Barring an unforeseen cataclysm, Mark Stoops will make University of Kentucky sports history in 2022. When UK kicks off its season Sept. 3 at 7 p.m. vs. Miami (Ohio) at Kroger Field, Stoops will set a new longevity record for a Kentucky head football coach by commencing a 10th season on the Wildcats sideline.
Whenever Kentucky gives its head man (59-53 since 2013) his second victory of 2022, it will move Stoops past Paul “Bear” Bryant (60-23-5 from 1946 through 1953) as UK’s all-time wins leader.
“The 10 years in Lexington is something that I am proud of, because I know how difficult it is,” Stoops said last month at SEC Football Media Days in Atlanta. “I know how difficult it is to walk into this league with the great coaching, with the recruiting and starting 6 feet below 14 (meaning last in the league), then try to climb the ladder as high as we can.”
From the big-picture view, what will make Stoops’ history-making 2022 intriguing is that the coming season will provide unique challenges that will test just how thoroughly the Cats coach has transformed the UK football program.
Kentucky was tabbed to finish second in the SEC East in 2022 by the assembled reporters at SEC Football Media Days. Based on the performance of SEC East programs over the past five seasons, UK and Stoops have earned that level of respect.
Since 2017, Kentucky has the second most overall wins among SEC East programs: 1. Georgia 58; 2. Kentucky 40; 3. Florida 39; 4. Missouri 32; 5. South Carolina 29; 6. Tennessee 27; 7. Vanderbilt 16.
UK has the third-most SEC regular-season victories among East teams in the past five years: 1. Georgia 36; 2. Florida 24; 3. Kentucky 21; 4. Missouri 19; 5. South Carolina 17; 6. Tennessee 14; 7. Vanderbilt 5.
The Wildcats are tied with Florida for the second-best average finish in the SEC East standings since 2017: 1. Georgia average finish of 1.2; 2. Florida 3.2; 2. Kentucky 3.2; 4. Missouri 3.6; 5. South Carolina 4; 6. Tennessee 5; 7. Vanderbilt 6.8.

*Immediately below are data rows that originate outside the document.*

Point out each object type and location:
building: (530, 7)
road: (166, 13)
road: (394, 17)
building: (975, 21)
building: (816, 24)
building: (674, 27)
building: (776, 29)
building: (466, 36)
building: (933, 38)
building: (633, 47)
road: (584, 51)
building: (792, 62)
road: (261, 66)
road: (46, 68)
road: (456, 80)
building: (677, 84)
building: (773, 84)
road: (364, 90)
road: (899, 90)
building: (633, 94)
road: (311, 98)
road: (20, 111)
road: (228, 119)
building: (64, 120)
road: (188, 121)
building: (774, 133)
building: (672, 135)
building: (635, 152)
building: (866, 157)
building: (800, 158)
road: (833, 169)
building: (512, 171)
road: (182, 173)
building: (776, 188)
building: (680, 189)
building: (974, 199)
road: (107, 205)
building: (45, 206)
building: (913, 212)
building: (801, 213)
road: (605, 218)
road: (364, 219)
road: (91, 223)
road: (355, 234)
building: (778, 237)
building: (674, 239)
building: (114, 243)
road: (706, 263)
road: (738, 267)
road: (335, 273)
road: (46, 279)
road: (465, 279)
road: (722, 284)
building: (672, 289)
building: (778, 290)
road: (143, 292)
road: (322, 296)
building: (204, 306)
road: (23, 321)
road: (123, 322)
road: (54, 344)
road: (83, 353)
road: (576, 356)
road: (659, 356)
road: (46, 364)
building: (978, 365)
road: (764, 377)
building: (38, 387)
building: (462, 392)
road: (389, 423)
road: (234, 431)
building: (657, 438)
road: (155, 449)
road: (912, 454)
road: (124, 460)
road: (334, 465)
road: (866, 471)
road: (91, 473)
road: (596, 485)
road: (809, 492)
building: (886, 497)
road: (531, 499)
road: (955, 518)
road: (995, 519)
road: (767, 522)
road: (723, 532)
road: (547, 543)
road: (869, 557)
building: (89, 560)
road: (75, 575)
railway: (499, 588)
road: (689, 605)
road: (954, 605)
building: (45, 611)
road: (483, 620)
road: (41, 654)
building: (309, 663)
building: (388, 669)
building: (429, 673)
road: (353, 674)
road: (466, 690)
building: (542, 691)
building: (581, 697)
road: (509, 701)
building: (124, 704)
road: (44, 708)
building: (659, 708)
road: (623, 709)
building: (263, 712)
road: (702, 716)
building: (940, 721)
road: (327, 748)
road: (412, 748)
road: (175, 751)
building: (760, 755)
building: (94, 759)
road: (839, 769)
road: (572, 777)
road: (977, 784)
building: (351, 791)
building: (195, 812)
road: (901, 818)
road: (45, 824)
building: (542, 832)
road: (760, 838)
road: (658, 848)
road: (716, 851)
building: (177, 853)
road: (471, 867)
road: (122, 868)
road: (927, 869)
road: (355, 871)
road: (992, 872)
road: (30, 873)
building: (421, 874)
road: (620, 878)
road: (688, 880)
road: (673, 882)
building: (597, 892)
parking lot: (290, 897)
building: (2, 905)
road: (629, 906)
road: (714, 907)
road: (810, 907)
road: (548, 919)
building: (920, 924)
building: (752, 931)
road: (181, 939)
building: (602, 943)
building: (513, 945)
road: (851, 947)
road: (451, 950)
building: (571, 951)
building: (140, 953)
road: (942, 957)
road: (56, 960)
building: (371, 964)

Over the past five seasons, only three SEC East programs have produced double-digit win seasons — Georgia has four; UK and Florida have two apiece.
Yet in picking UK second in the East for 2022, the SEC media essentially opined that Kentucky can absorb the substantial loss of key personnel off of last season’s 10-3, VRBO Citrus Bowl championship team without taking a substantial hit to the bottom line.
Kentucky enters the coming season without a proven offensive tackle on its roster and with only two starters returning on the offensive line — one of whom, Eli Cox, is switching from guard to center. That is a huge question to be answered for the Cats because physical and relentless play from “The Big Blue Wall” has been the foundation of Stoops-era UK football success.
Entering a year with more offensive line uncertainty than UK has been accustomed to facing in recent seasons, there remain questions about the playing status of pile-moving star running back Christopher Rodriguez.
We know for sure UK will be without the difference-making slot receiver Wan’Dale Robinson, who in 2021 produced the greatest single season ever (104 catches, 1,334 receiving yards) by a Kentucky wideout (Robinson is already drawing raves in New York Giants training camp, too).
Though there are receiver newcomers on the Kentucky roster with apparent promise, UK enters 2022 with no wide receiver who has caught more than 14 passes for the Wildcats in a season (junior-to-be DeMarcus Harris made 14 receptions in 2020).
If that weren’t enough offensive uncertainty, Kentucky is on its third offensive coordinator and third full-time offensive line coach in the past three seasons, too.
Defensively, Stoops and Kentucky must replace last season’s two most disruptive down linemen, nose guard Marquan McCall and end Josh Paschal, the latter a second-round draft pick by the Detroit Lions.
Meanwhile, in 2022, UK will face its two perennial SEC East nemeses, Florida and Tennessee, on the road. The Gators have beaten Kentucky 33 out of the last 35 meetings; the Volunteers have vanquished the Wildcats in 34 out of the past 37 contests. Both will have taken offense to having been picked to finish below UK in the division standings.
To have any chance to finish in the top two in the East, Kentucky almost certainly must win in either Gainesville or Knoxville — and maybe in both.
No Kentucky coach has beaten Florida and Tennessee in the same season since Fran Curci in 1977. UK has never won in Gainesville and in Knoxville in the same season.
That’s why, in a season in which Mark Stoops will make Kentucky football history, the tests he is facing will provide him the chance to show that the change he has overseen in the UK program is genuinely historic.